The Laramie Boomerang interviewed Debra Hintz, UW director of scholarships and financial aid, on why the average debt of UW graduating students dipped by 11 percent in 2017.
Among UW’s releases published on Sheridan Media’s website were: UW Department of Anthropology Professor Todd Surovell asking for the public’s help in finding possible mammoth fossils near Douglas; and UW Master of Business Administration Program students developing leadership skills through a wilderness camping experience.
Surovell also was interviewed by Wyoming Public Radio about the missing mammoth.
Wyoming Public Radio also interviewed UW economist Rob Godby about the proposed Affordable Clean Energy rule that would give states more power to regulate carbon emissions. Minnesota Public Radio also broadcast the interview.
UW doctoral student Lauren Stanton’s research was cited in a Mother Nature Network article, titled “The most mischievous animals are also the smartest.”
Wyo4News published UW’s release announcing next month’s Homecoming schedule, featuring Gov. Matt Mead and first lady Carol Mead as parade grand marshals. The Rock Springs radio station also published, on its website, UW Department of Theatre and Dance’s vertical dance at Vedauwoo.
A dialogue between notable Wyoming politicians focused on working together in today’s political climate, The Wyoming Tribune Eagle reported. The panel discussion was part of the UW Haub School of Environment and Natural Resources and Ruckelshaus Institute’s 25th anniversary.

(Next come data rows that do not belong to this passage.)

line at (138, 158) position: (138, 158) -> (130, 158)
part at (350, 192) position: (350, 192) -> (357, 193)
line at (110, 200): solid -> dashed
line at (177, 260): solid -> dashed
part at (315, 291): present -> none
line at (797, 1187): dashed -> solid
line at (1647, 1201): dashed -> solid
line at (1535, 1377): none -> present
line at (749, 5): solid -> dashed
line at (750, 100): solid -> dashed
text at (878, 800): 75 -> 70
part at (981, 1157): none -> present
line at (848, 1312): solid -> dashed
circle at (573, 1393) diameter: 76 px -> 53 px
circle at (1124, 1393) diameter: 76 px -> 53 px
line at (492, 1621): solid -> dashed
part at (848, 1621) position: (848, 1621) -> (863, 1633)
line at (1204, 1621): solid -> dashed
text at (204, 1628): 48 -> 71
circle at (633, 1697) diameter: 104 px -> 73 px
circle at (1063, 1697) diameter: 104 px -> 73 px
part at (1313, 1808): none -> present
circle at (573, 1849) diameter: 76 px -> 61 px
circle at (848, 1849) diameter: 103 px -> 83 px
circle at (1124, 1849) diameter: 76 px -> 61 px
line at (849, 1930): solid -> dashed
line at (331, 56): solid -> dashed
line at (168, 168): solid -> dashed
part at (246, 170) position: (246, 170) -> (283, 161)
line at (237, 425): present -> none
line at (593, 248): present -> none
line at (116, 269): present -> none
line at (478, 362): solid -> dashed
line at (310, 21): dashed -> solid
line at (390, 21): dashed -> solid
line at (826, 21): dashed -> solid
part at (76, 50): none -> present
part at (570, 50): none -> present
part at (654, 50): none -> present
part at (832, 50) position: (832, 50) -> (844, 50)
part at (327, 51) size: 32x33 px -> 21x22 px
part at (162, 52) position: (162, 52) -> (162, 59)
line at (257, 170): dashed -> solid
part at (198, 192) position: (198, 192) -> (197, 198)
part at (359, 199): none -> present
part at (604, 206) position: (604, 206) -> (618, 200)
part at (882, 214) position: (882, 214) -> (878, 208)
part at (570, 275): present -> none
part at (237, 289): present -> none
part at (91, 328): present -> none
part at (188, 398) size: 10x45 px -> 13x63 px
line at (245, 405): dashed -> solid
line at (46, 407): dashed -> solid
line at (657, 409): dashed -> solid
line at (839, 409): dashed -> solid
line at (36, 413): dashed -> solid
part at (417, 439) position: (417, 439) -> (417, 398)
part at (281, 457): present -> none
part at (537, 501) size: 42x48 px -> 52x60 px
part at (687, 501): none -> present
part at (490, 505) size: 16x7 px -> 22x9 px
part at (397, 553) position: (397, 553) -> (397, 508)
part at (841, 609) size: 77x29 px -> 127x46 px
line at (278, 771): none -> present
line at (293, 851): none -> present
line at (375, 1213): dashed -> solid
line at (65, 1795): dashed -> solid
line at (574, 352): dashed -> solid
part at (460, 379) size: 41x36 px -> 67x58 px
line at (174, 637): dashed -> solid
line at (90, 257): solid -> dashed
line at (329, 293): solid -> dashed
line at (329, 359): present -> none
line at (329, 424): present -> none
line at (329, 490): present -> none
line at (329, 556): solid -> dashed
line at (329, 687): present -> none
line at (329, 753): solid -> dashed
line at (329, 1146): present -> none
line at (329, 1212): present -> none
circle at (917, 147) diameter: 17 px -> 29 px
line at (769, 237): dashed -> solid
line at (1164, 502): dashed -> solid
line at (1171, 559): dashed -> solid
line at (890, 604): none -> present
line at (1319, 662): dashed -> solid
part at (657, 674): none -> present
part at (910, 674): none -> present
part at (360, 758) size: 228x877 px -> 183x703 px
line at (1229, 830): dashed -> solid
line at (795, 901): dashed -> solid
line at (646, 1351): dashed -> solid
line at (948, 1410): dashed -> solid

< (Scottsbluff, Neb.) published an article quoting Kevin Monteith, assistant professor at UW’s Haub School of Environment and Natural Resources, about western Wyoming deer herd increases after harsh winters the last few years decimated the numbers.
The Wyoming State Geological Survey and UW’s Geological Museum are teaming up for events during Earth Science Week in October, K2 Radio reported.
Natural News quoted UW atmospheric science Professor Bart Geerts, who favored China’s efforts to generate artificial rain throughout the region of Tibet.
UW Assistant Professor Shane Murphy was interviewed for an Inside Climate News article detailing how wildfires this summer in North America, Europe and Siberia are affecting climate change.
K2 Radio reported that the Wyoming Cooperative Fish and Wildlife Research Unit at UW is assisting with a moose study in the Bighorn Mountains.